I often ask founders when I meet them why they care about the market they are in and what was the spark that got them started. The ideas that stick are the ones that scratch an itch and drive you so crazy that it is impossible to ignore. This means diving into a market that you are deeply passionate about. That is when you have Founder Market Fit.
Customer Idea Fit is the stage where most startups exist. In the Lean Startup methodology, this is where you bounce between Customer Discovery and Customer Validation. Most startups never leave this stage and often fold because they never nailed product market fit. According to Andreessen, for early stage startups the marching orders are clear:
The only thing that matters is getting to product/market fit.
The easiest way to reach this product market fit is to find the customer that is hugely excited about the problem you propose to solve. Then you can build the proposed solution and iterate until customers find it immensely valuable. Some see this as a chicken and egg problem though. How do you get potential customers excited if you do not have a product to show?

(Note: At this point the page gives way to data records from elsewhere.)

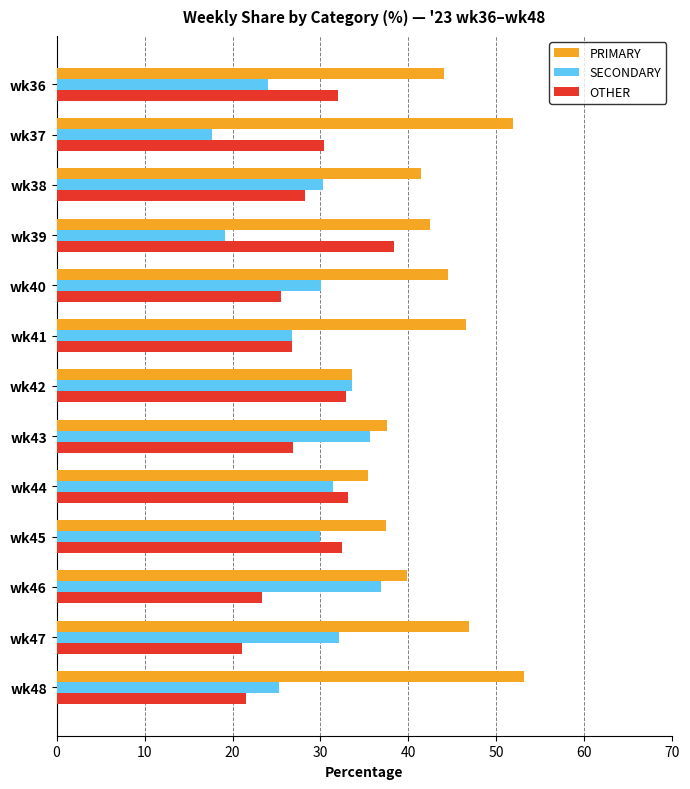

What is the average value of the PRIMARY series?

42.7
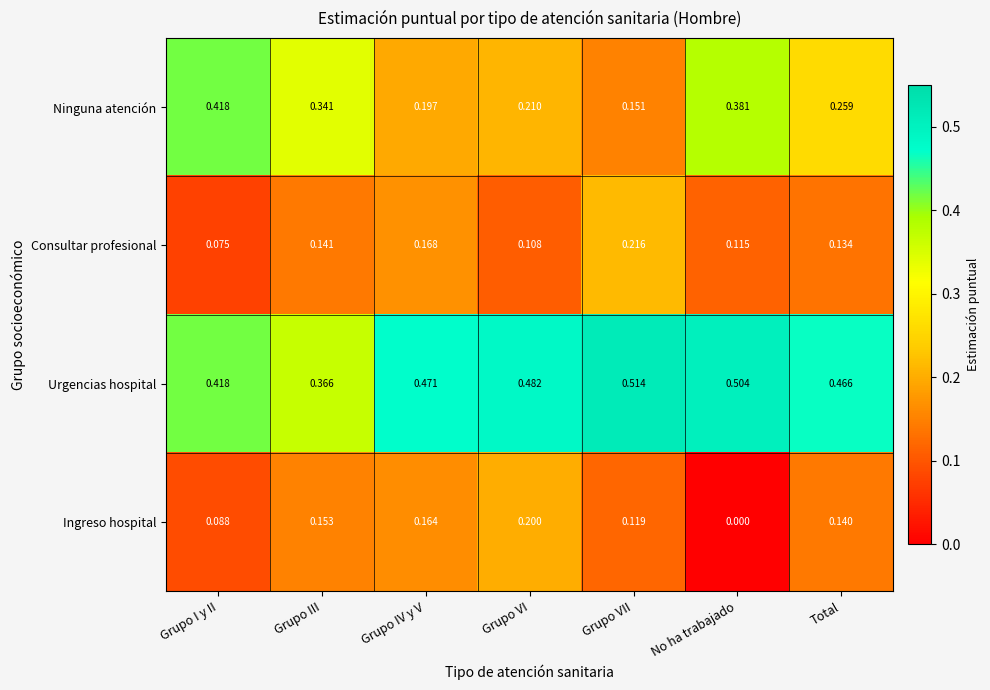

At which label is Urgencias hospital closest to 0?

Grupo III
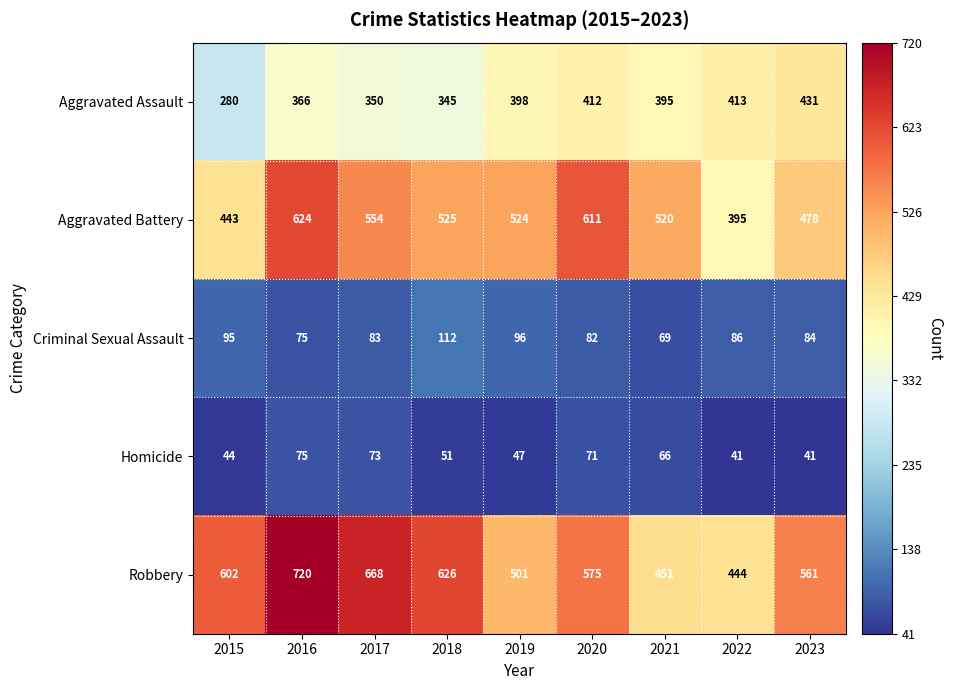

What is the sum of the Aggravated Battery values at 2017 and 2020?

1165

This is why I emphasize “idea” because there does not have to be anything tangible at this stage. For example, people often associate an MVP (“Minimally Viable Product”) as something you have to build, using code. Many entrepreneurs however started with a much more simple thing. One founder I spoke with recently used their newsletter and a sign up form to test interest, while another used Ad Words and measured click-thru rates to gauge viability.
The danger in the Customer Idea Fit is false positives. Like quicksand however, the wrong customer type can quickly smother the startup as it starts to scale before ever confirming whether they have the right customer. This is why it is important to be open, continue to test and experiment with different customer cohorts, and capture qualitative and quantitative data to confirm whether the customer segment is pointing you to the right market.

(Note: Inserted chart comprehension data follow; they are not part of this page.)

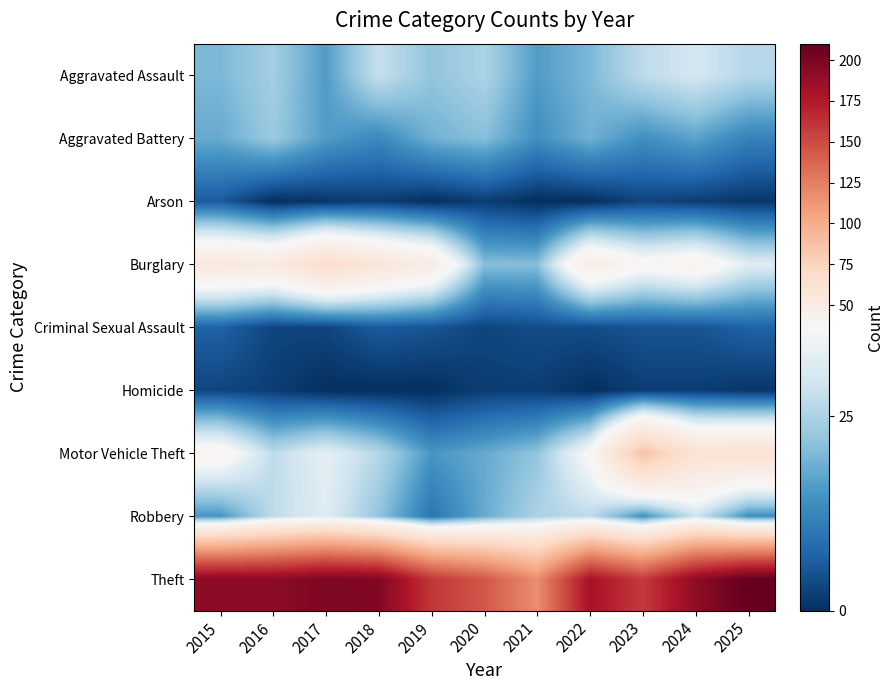

Reading right to left, what are all the values shown in this chart?

Aggravated Assault: 2025=26	2024=30	2023=27	2022=20	2021=16	2020=25	2019=22	2018=28	2017=16	2016=24	2015=20
Aggravated Battery: 2025=12	2024=17	2023=14	2022=19	2021=14	2020=21	2019=19	2018=13	2017=16	2016=23	2015=18
Arson: 2025=1	2024=2	2023=3	2022=0	2021=0	2020=2	2019=0	2018=2	2017=1	2016=0	2015=6
Burglary: 2025=32	2024=43	2023=39	2022=49	2021=21	2020=21	2019=49	2018=57	2017=67	2016=52	2015=54
Criminal Sexual Assault: 2025=7	2024=5	2023=5	2022=4	2021=4	2020=3	2019=5	2018=6	2017=3	2016=3	2015=7
Homicide: 2025=1	2024=2	2023=2	2022=0	2021=2	2020=2	2019=0	2018=0	2017=0	2016=2	2015=3
Motor Vehicle Theft: 2025=62	2024=61	2023=86	2022=38	2021=22	2020=18	2019=15	2018=26	2017=33	2016=27	2015=41
Robbery: 2025=14	2024=29	2023=14	2022=27	2021=25	2020=18	2019=10	2018=22	2017=32	2016=27	2015=15
Theft: 2025=210	2024=191	2023=158	2022=180	2021=117	2020=144	2019=160	2018=197	2017=199	2016=192	2015=192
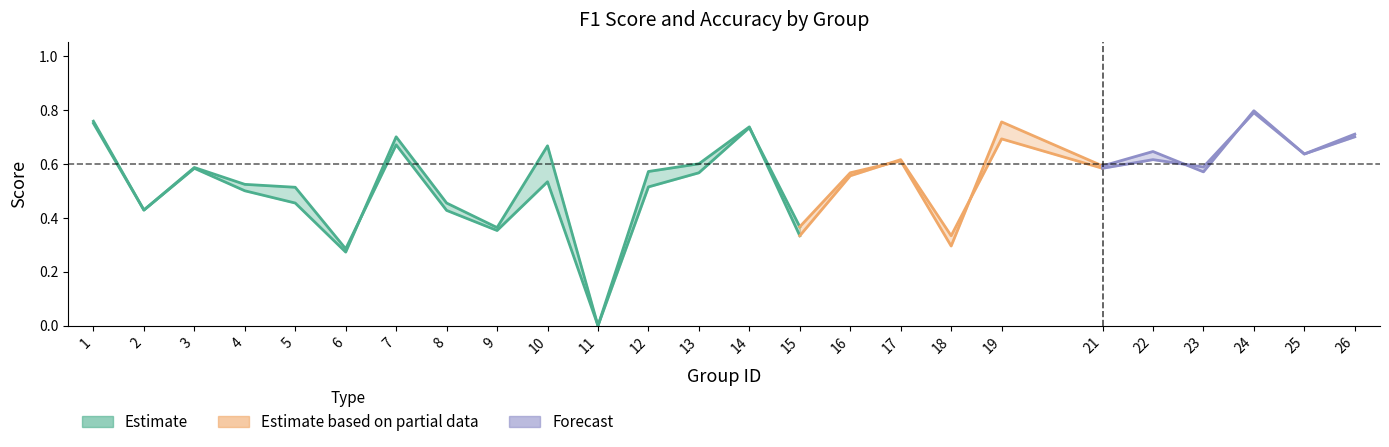

In accuracy, how many points are lower than both neighbors (excluding endpoints)?

9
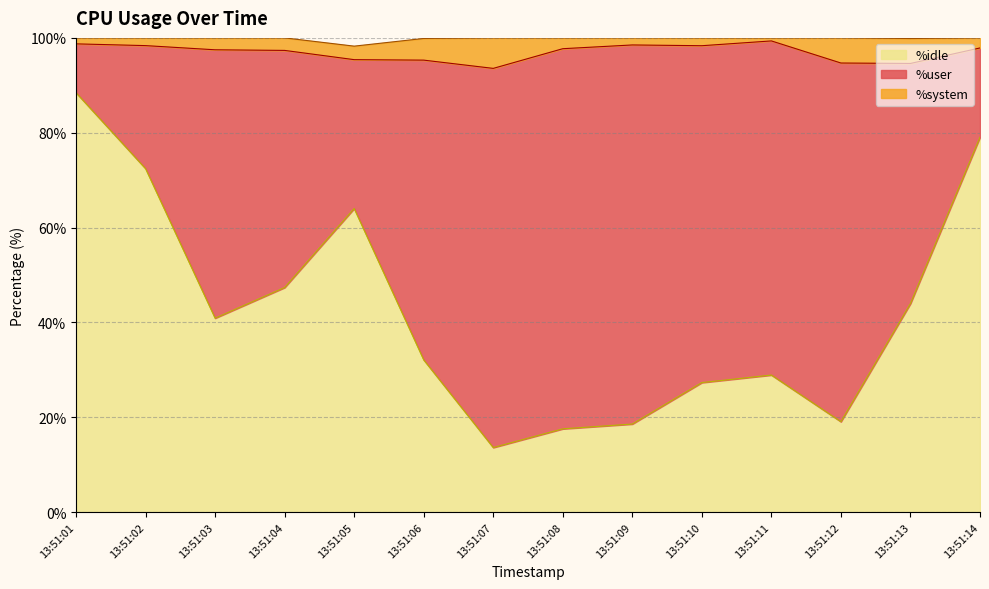

What is the spread (max minus min) of values at 13:51:02?

70.8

This leads us to product market fit. I was listening to a talk with the Co-Founder of Supabse who described when they knew they were onto something. They had been using “real time Postgres” to describe themselves. No one cared. Then they changed it to “open source Firebase” and developers started to notice. Soon after, they hit the front page of Hacker News and went from tens of users to over 800 databases managed overnight.

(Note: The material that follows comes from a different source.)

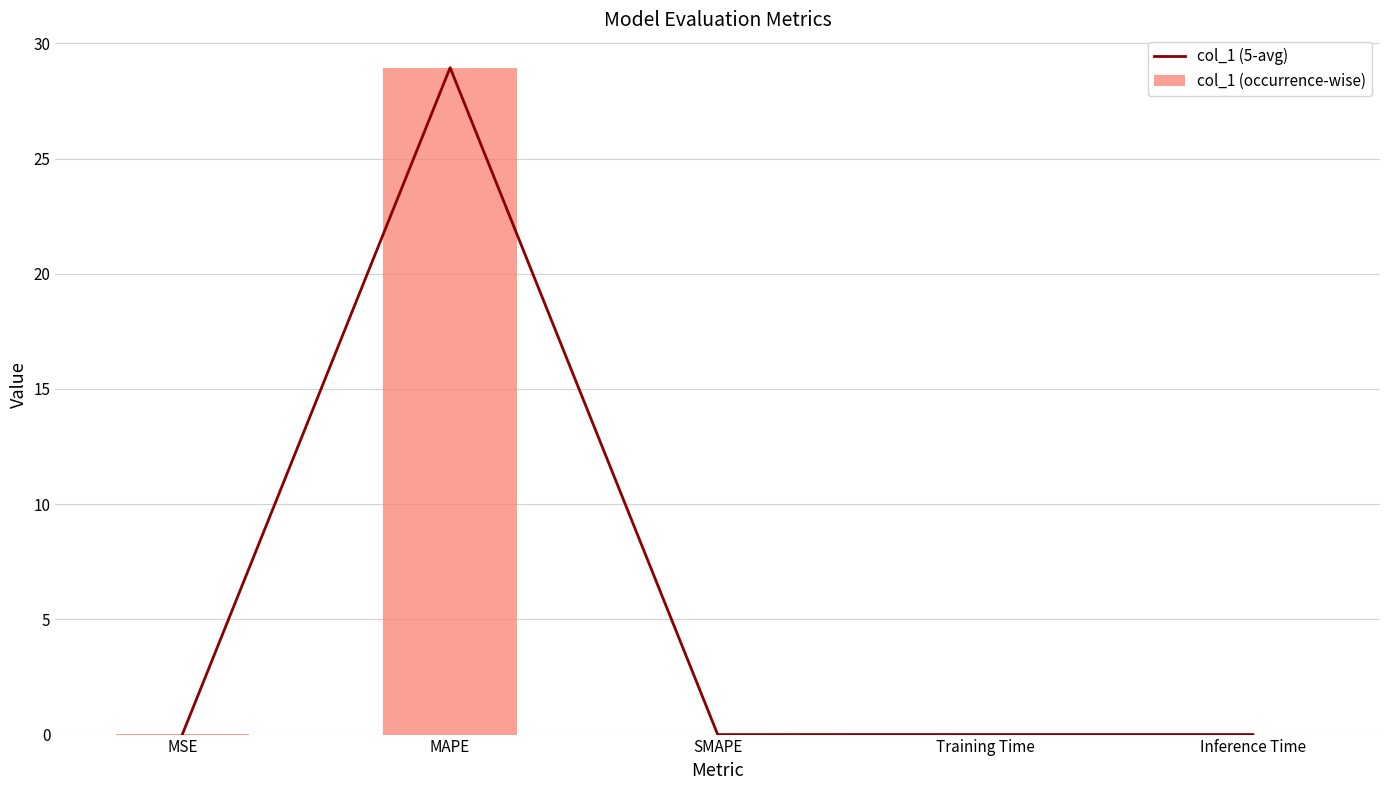

What are all the series names shown in the legend?

col_1 (5-avg), col_1 (occurrence-wise)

What is the subtle point is that the product did not change, they reoriented the market with a better targeted message. What they reached is market product fit, because as Andreessen and many founders and investors have confirmed, the market is the only thing that matters. A good market can overcome a poor product and the wrong team and fix both over time.
One startup I worked with several years back thought their market was recruiters. Huge market, but the idea of a CRM to help manage candidates for recruiters did not resonate strongly. It made money, but the data and customer surveys showed little enthusiasm. What the data did show though were sales teams with SDR’s gobbling up the product. That was their market.
You can feel the pull when you hit the right market. You simply cannot move faster enough to fulfill the interest. The product may continue to frustrate and annoy users, the bugs and tech debt will pile up to scary proportions, but the sweet pull of Market Product Fit gives the startup a fighting chance.
Mind you, I have been talking about founders and startups, but many of the same principles share above work for enterprises. The only key differences are that Founder Market Fit becomes Company Market Fit, and internal corporate pressures also exert a force on reaching each stage of the product fit journey.
What is your process today for designing and developing new products? What were the biggest roadblocks to product market fit and how did you overcome those challenges?